The first step we should undertake in order to write a data strategy is exploration / investigation. It’s really important to fully understand your starting point before trying to define what needs to be done.
The first output from this assessment needs to be a data inventory, this helps you to identify the data you hold; the platforms in which it resides and many of the controls around the data that are already in place. An inventory may include some of the below fields:
|Data Source Name||What is the name of the database table; file system directory; etc.. which uniquely identifies this datasource.|
|Data Source Platform||What platform is your data stored in (MySQL, HDFS, etc..)|
|Datasource Users||Is this customer facing or internal data?|
|Entities Defined||What entities are described in your datasource.
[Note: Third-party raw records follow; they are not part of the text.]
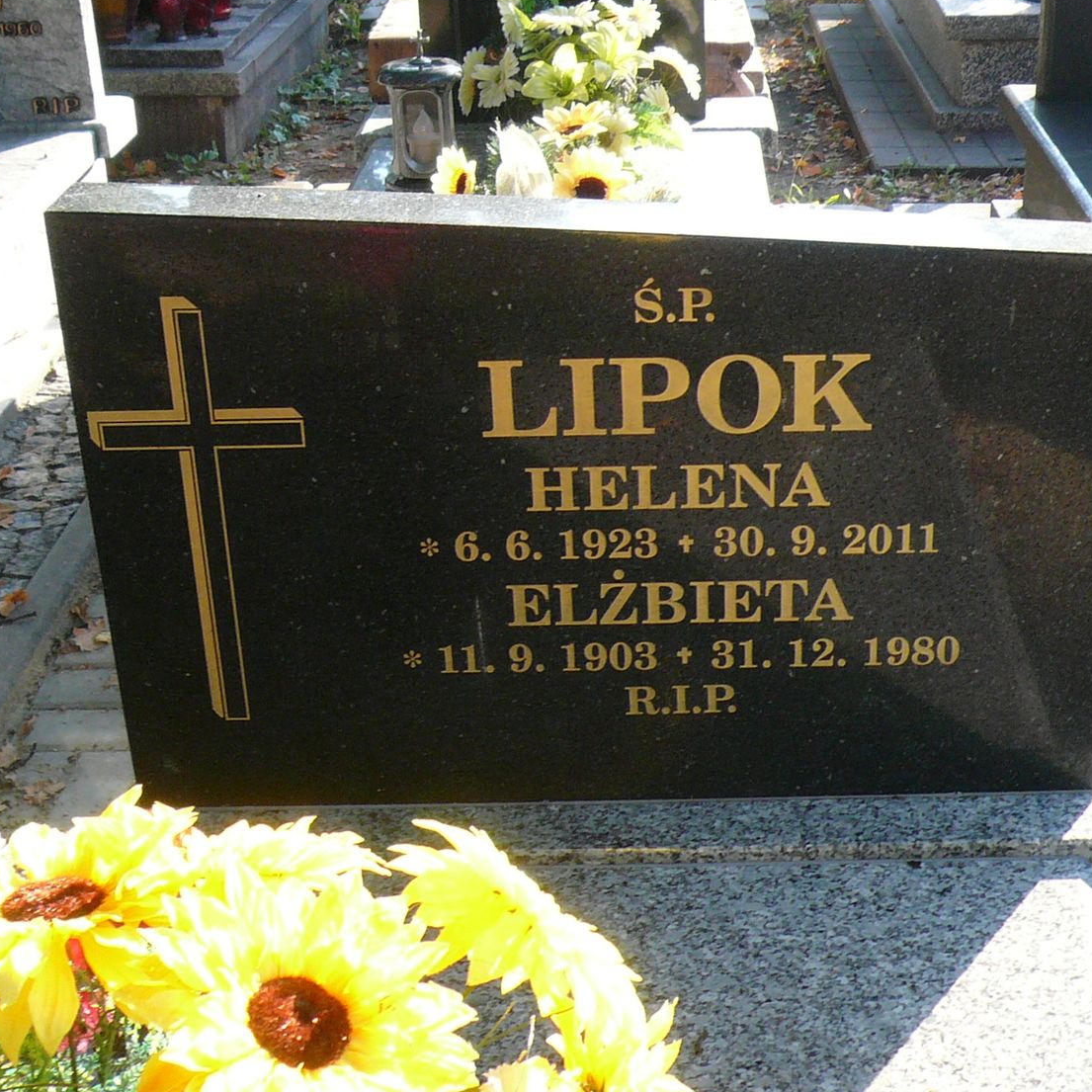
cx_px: 668
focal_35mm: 54
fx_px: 1927
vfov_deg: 31.6
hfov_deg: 31.5
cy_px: 549
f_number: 2.9
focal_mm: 4.9
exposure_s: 1/160
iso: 100
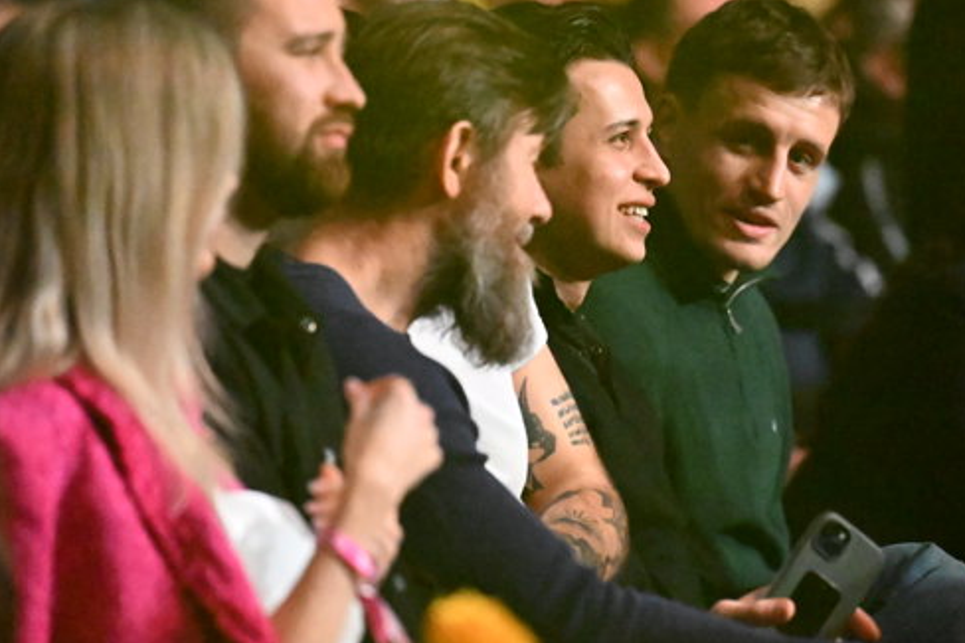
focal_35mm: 424
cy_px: 372
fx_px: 11361
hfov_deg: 4.9
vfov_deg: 3.2
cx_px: 678
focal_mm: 200
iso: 25600
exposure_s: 1/1600
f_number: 2.8
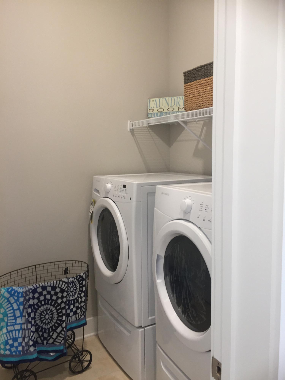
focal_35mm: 29
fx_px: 318
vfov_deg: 61.7
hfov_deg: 48.2
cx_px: 142
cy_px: 190
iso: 100
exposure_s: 1/30
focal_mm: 4.15
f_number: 2.2
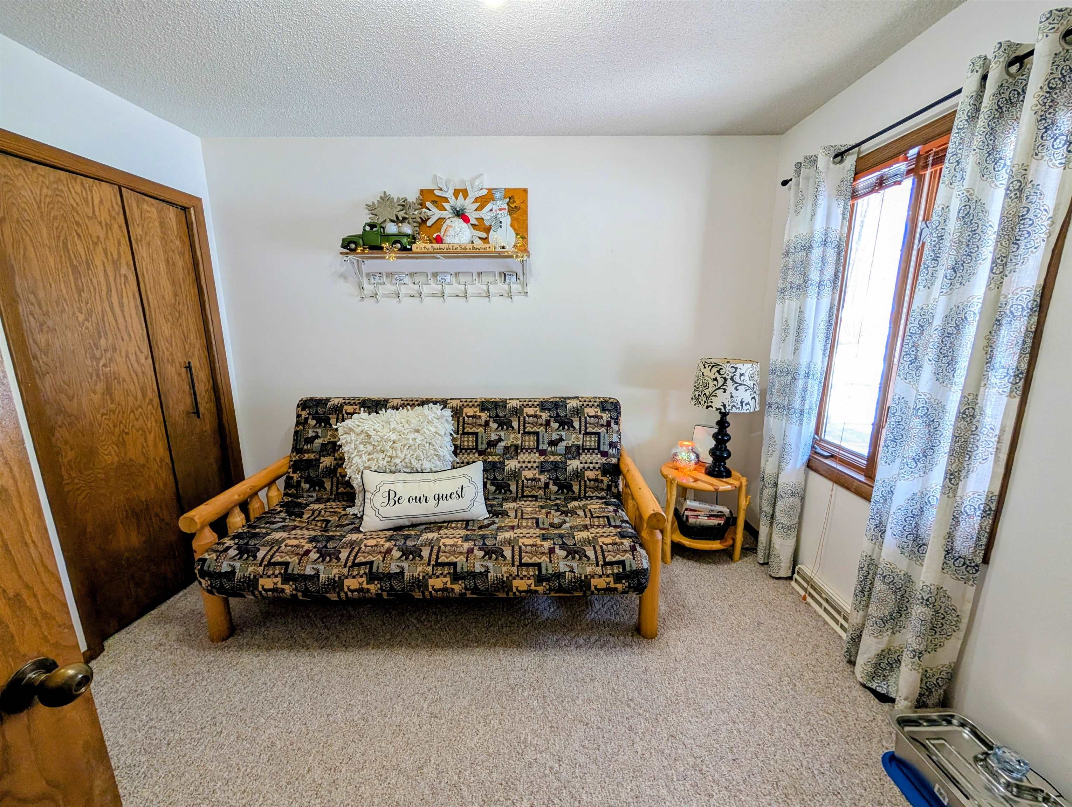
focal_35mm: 12
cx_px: 536
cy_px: 404
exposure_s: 1/120
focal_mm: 2.02
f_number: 1.7
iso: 84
For example, customers, orders, transactions|
|Aggregated dataset||Is the dataset aggregated, ready for reporting?|
|Cleaned dataset||Is the dataset cleaned & prepared for end-user usage?|
|Risk: PII||Is PII included in the dataset? What are they?|
|Risk: PII Purpose||Why is this PII data required? What is the business justification?|
|Risk: PII mitigation||Is the data encrypted? Hashed?|
|Access Requirements||Who should have access to the data?|
|Data Type||Master Data: this describes objects: employees, customers, locations, office addresses, organizations; products; etc..|
Unstructured data: is data without a fixed data structure: bodies of text; social comments; images; videos; documents etc..
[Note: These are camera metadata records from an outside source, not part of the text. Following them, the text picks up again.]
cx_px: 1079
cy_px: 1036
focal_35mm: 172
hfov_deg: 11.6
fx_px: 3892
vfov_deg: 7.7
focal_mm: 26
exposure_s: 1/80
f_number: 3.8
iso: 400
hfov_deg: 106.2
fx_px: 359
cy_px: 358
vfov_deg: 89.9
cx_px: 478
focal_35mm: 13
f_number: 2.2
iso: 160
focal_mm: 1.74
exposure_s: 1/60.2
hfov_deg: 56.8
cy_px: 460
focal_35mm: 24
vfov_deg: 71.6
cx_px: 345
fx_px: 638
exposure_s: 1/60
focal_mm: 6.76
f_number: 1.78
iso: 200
Transactional Data: is transactional in nature, it usually has a timestamp associated to it and describes an event: a sale; an invoice; a return or an activity (e.g. the time you entered the gym when you swipe your membership card).
Metadata: describes your data. It’s data about data: report definitions; database column descriptions; config files; etc..
Hierarchical Data: is data that describes objects with a hierarchical structure. For example, a family tree or org structure. In a cellular network; you may have a hierarchical model for family plans. The children are associated to their parents account.
Reference Data: is static data typically. It could include timezone data; location information etc.. For example, you may have a static list of all your retail store locations, which you could use to support ongoing analysis.
|Data Volume||Volume: how large is the dataset?|
|Data Value||We need to understand how valuable this data is for the business. Does it provide us with insight to support cost saving initiatives? Does it help us drive more revenue?|
|Data Quality Score (1 (low) to 10 (high))||Undertake an assessment to determine how reliable the data we have is? How confident are we in insights derived from it?|
|Known Quality Issues||What issues led to a lower score?|
|Data Quality Monitoring||How is data quality monitored?|
|Data Quality auditing||How is data quality audited?|
|Data Variability||How quickly does the data change over time? If the format of data changes frequently, we will likely need more rigorous data quality monitoring in place.|
|Datasource Metadata||Is the datasource properly described (field descriptions etc..). Link to the documentation.|
|Datasource Lineage||Link to the document which describes how this data has been manipulated into its current form.|
|Datasource retention period||How long is data retained for? What policy underpins this?|
|Datasource owner||Who owns the datasource?|
|Datasource Steward||Who has stewardship responsibilities on the data?|
|Access management process||Include here how access is provisioned; how it is approved; how it is periodically reviewed|
|Data re-Use policy||How is this data intended to be used? Should it be a self-serve dataset?|
An example might be:
|Data Source Name||product.customers_details|
|Data Source Platform||MySQL|
|Risk: PII||Yes – Phone, Email, Age, Gender|
|Risk: PII Purpose||Required to enhance usage of website, advertising products suitable for age & gender|
|Risk: PII mitigation||Yes|
|Access Requirements||Marketing (where customer has opted in)|
|Data Type||Master Data|
|Data Value||Drives significant revenue; reduces marketing costs through targeted marketing.|
|Data Quality Score (1 (low) to 10 (high))||10|
|Known Quality Issues||No known issues in data quality|
|Data Quality Monitoring||Data ingestion process has email and phone validation|
|Data Quality auditing||No process at present|
|Data Variability||The data is consistently formatted|
|Datasource Metadata||Link to metadata here.|
|Datasource Lineage||Link to lineage description here.|
|Datasource retention period||Until account closure request by customer|
|Datasource owner||Head of Marketing|
|Datasource Steward||Marketing Analytics Analyst|
|Access management process||Link to access management process here.|
|Data re-Use policy||This dataset should not be used for purposes outside of marketing without further approval and review.|
As always, this sort of template may or may not meet your needs. It’s really driven by the organization you work in & the type of data they hold. However, hopefully it’s a good starting point!